Il contestait la gravité des faits et l’élément intentionnel de l’infraction retenue à son encontre.
M. X a maintenu la même position lors de l’audition réalisée par le rapporteur au cours de la procédure disciplinaire.
Les agissements commis par M. X constituent des manquements aux devoirs de l’état de magistrat, à la délicatesse et à la dignité attachée à ces fonctions. Par leur gravité, ils caractérisent également une atteinte à l’honneur du magistrat.
En outre, en poursuivant ses comportements de harcèlement sexuel malgré la mise en demeure de cesser ses agissements émanant de son supérieur hiérarchique, le 6 juillet 2018, M. X a manqué au devoir de loyauté.
Par ailleurs, la presse nationale ayant fait état de la qualité professionnelle de l’auteur des faits, jugé en audience publique, ceux-ci ont eu un retentissement certain, tant au sein qu’à l’extérieur du service auquel il appartenait.
Il en est résulté une atteinte à la confiance et au respect que la fonction de magistrat doit inspirer aux justiciables et partant, une atteinte grave à l’image et au crédit de l’institution judiciaire.
4 – S’agissant de la sanction appropriée à la nature des manquements relevés et à la personnalité de M. X, il convient d’abord de souligner que l’affectation de l’intéressé au yyy, en qualité de substitut, faisait suite à une précédente procédure disciplinaire ayant donné lieu à une sanction de déplacement d’office prononcée par le garde des Sceaux le 16 janvier 2012.

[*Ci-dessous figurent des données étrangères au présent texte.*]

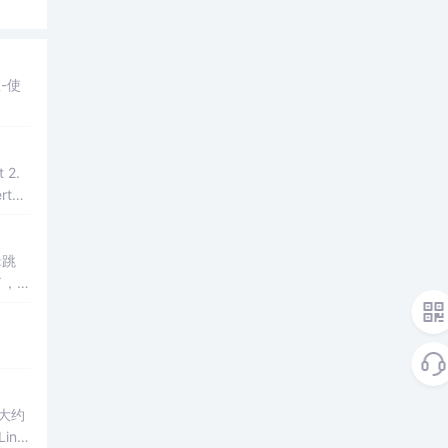
-使
辑跳
了，而
Linu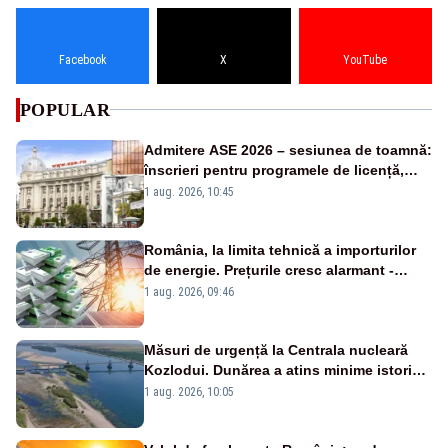
Facebook
X
YouTube
POPULAR
Admitere ASE 2026 – sesiunea de toamnă:
înscrieri pentru programele de licență,
masterat și doctorat
1 aug. 2026, 10:45
România, la limita tehnică a importurilor
de energie. Prețurile cresc alarmant -
Analiză Realitatea Plus
1 aug. 2026, 09:46
Măsuri de urgență la Centrala nucleară
Kozlodui. Dunărea a atins minime istorice
și în Bulgaria
1 aug. 2026, 10:05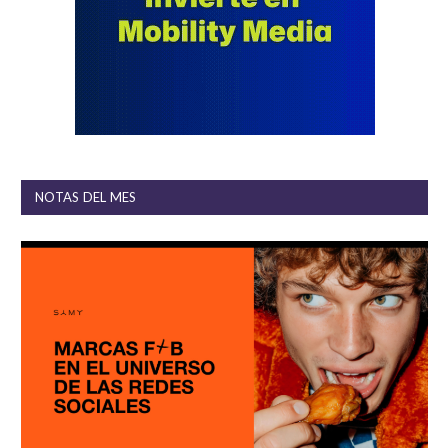
NOTAS DEL MES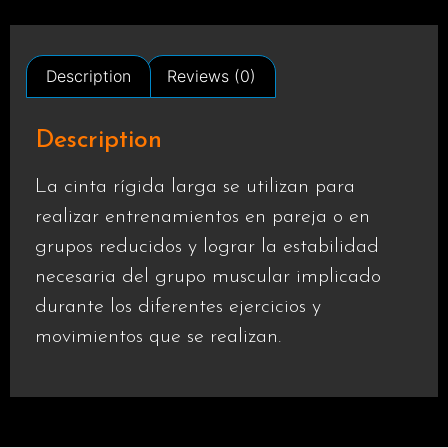
Description
Reviews (0)
Description
La cinta rígida larga se utilizan para
realizar entrenamientos en pareja o en
grupos reducidos y lograr la estabilidad
necesaria del grupo muscular implicado
durante los diferentes ejercicios y
movimientos que se realizan.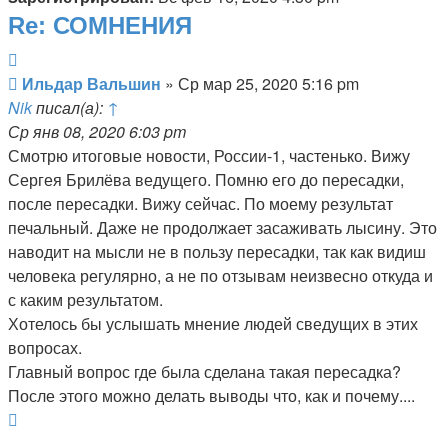
Re: СОМНЕНИЯ
Цитата
Сообщение
Ильдар Вальшин
»
Ср мар 25, 2020 5:16 pm
Nik
писал(а):
↑
Ср янв 08, 2020 6:03 pm
Смотрю итоговые новости, России-1, частенько. Вижу
Сергея Брилёва ведущего. Помню его до пересадки,
после пересадки. Вижу сейчас. По моему результат
печальный. Даже не продолжает засаживать лысину. Это
наводит на мысли не в пользу пересадки, так как видиш
человека регулярно, а не по отзывам неизвесно откуда и
с каким результатом.
Хотелось бы услышать мнение людей сведущих в этих
вопросах.
Главный вопрос где была сделана такая пересадка?
После этого можно делать выводы что, как и почему....
Вернуться
к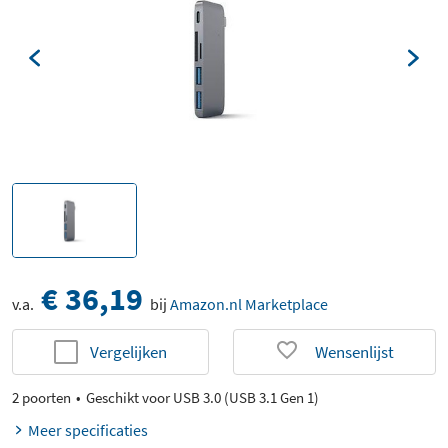
€ 36,19
v.a.
bij
Amazon.nl Marketplace
Vergelijken
Wensenlijst
2 poorten
Geschikt voor USB 3.0 (USB 3.1 Gen 1)
Meer specificaties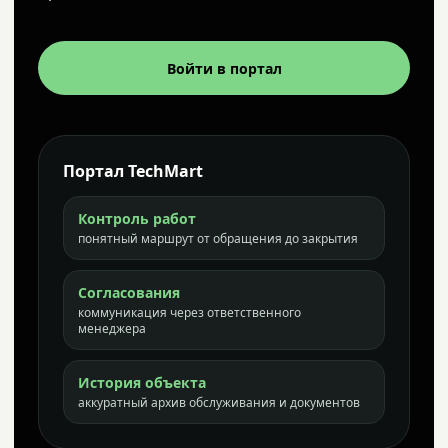
Войти в портал
Портал TechMart
Контроль работ
понятный маршрут от обращения до закрытия
Согласования
коммуникация через ответственного
менеджера
История объекта
аккуратный архив обслуживания и документов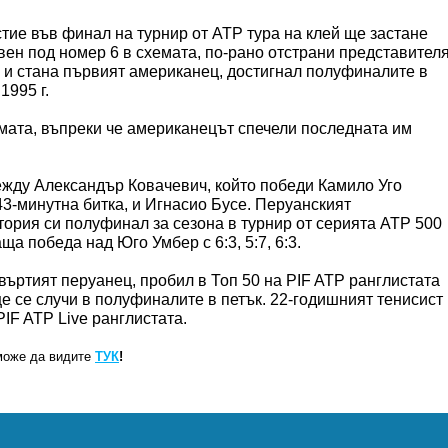
тие във финал на турнир от ATP тура на клей ще застане
вен под номер 6 в схемата, по-рано отстрани представител
5 и стана първият американец, достигнал полуфиналите в
1995 г.
амата, въпреки че американецът спечели последната им
жду Александър Ковачевич, който победи Камило Уго
и 43-минутна битка, и Игнасио Бусе. Перуанският
тория си полуфинал за сезона в турнир от серията ATP 500
ща победа над Юго Умбер с 6:3, 5:7, 6:3.
твъртият перуанец, пробил в Топ 50 на PIF ATP ранглистата
ще се случи в полуфиналите в петък. 22-годишният тенисист
PIF ATP Live ранглистата.
може да видите
ТУК
!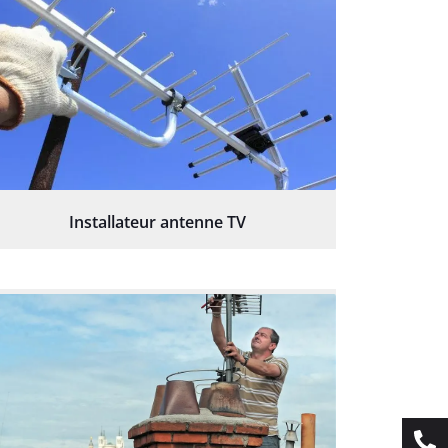
Installateur antenne TV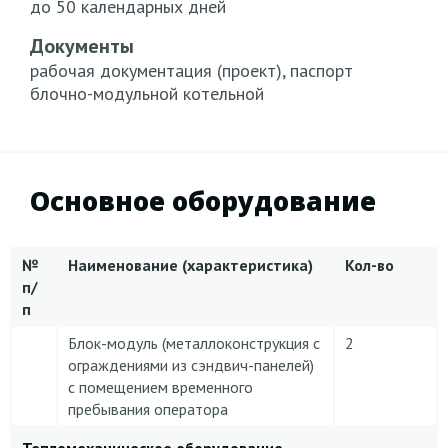
до 50 календарных дней
Документы
рабочая документация (проект), паспорт
блочно-модульной котельной
Основное оборудование
№
Наименование (характеристика)
Кол-во
п/
п
Блок-модуль (металлоконструкция с
2
ограждениями из сэндвич-панелей)
с помещением временного
пребывания оператора
Тепломеханическое оборудование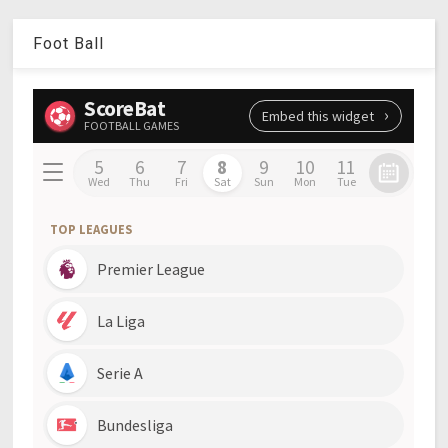
Foot Ball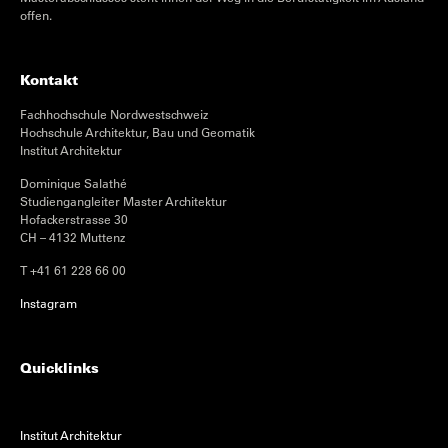
offen.
Kontakt
Fachhochschule Nordwestschweiz
Hochschule Architektur, Bau und Geomatik
Institut Architektur
Dominique Salathé
Studiengangleiter Master Architektur
Hofackerstrasse 30
CH – 4132 Muttenz
T +41 61 228 66 00
Instagram
Quicklinks
Institut Architektur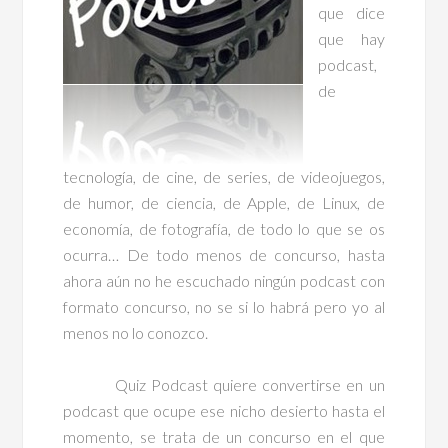
que dice
que hay
podcast,
de
tecnología, de cine, de series, de videojuegos,
de humor, de ciencia, de Apple, de Linux, de
economía, de fotografía, de todo lo que se os
ocurra… De todo menos de concurso, hasta
ahora aún no he escuchado ningún podcast con
formato concurso, no se si lo habrá pero yo al
menos no lo conozco.
Quiz Podcast quiere convertirse en un
podcast que ocupe ese nicho desierto hasta el
momento, se trata de un concurso en el que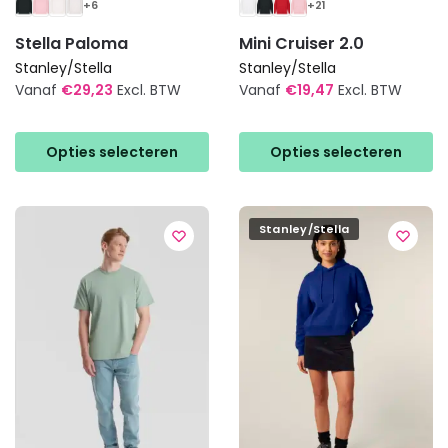
+6
+21
Stella Paloma
Mini Cruiser 2.0
Stanley/Stella
Stanley/Stella
Vanaf
€
29,23
Excl. BTW
Vanaf
€
19,47
Excl. BTW
Dit
Dit
product
product
Opties selecteren
Opties selecteren
heeft
heeft
meerdere
meerdere
variaties.
variaties.
Stanley/Stella
Deze
Deze
optie
optie
kan
kan
gekozen
gekozen
worden
worden
op
op
de
de
productpagina
productpagina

Il apparaît ainsi que l’intéressé n’en a tiré aucune conséquence quant au respect des obligations déontologiques s’imposant à tout magistrat.
Il résulte en outre, tant des conclusions de l’enquête administrative que des éléments recueillis au cours de la procédure disciplinaire, que M. X, condamné pénalement, ne reconnaît ni la gravité des faits commis ni leur caractère intentionnel.
Ainsi, M. X a démontré qu’il avait perdu l’ensemble des repères déontologiques du magistrat dans des conditions qui ne lui permettent pas de poursuivre sa carrière au sein de l’institution judiciaire.
Le Conseil estime en conséquence y avoir lieu à prononcer à l’encontre de l’intéressé la sanction de mise à la retraite d’office prévue au 6° de l’article 45 de l’ordonnance n° 58-1270 du 22 décembre 1958.
PAR CES MOTIFS,
La formation du Conseil supérieur de la magistrature compétente à l’égard des magistrats du parquet, statuant en matière disciplinaire,
Après en avoir délibéré à huis clos, hors la présence du rapporteur,
Émet l’avis de prononcer à l’encontre de M. X, substitut, la sanction de mise à la retraite d’office ;
DIT que le présent avis sera transmis à la garde des Sceaux, ministre de la justice, et notifié à M. X par les soins de la secrétaire soussignée.